**** RECORDS SUPPLIED ****

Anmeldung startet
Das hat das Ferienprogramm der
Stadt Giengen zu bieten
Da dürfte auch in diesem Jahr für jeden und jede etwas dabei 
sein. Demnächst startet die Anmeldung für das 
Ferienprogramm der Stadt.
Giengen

****

__WHAT NEEDS TO BE DONE__
Return the material in full, restating each entry word for word.

__ANSWER FOR THE TASK__
Anmeldung startet
Das hat das Ferienprogramm der
Stadt Giengen zu bieten
Da dürfte auch in diesem Jahr für jeden und jede etwas dabei 
sein. Demnächst startet die Anmeldung für das 
Ferienprogramm der Stadt.
Giengen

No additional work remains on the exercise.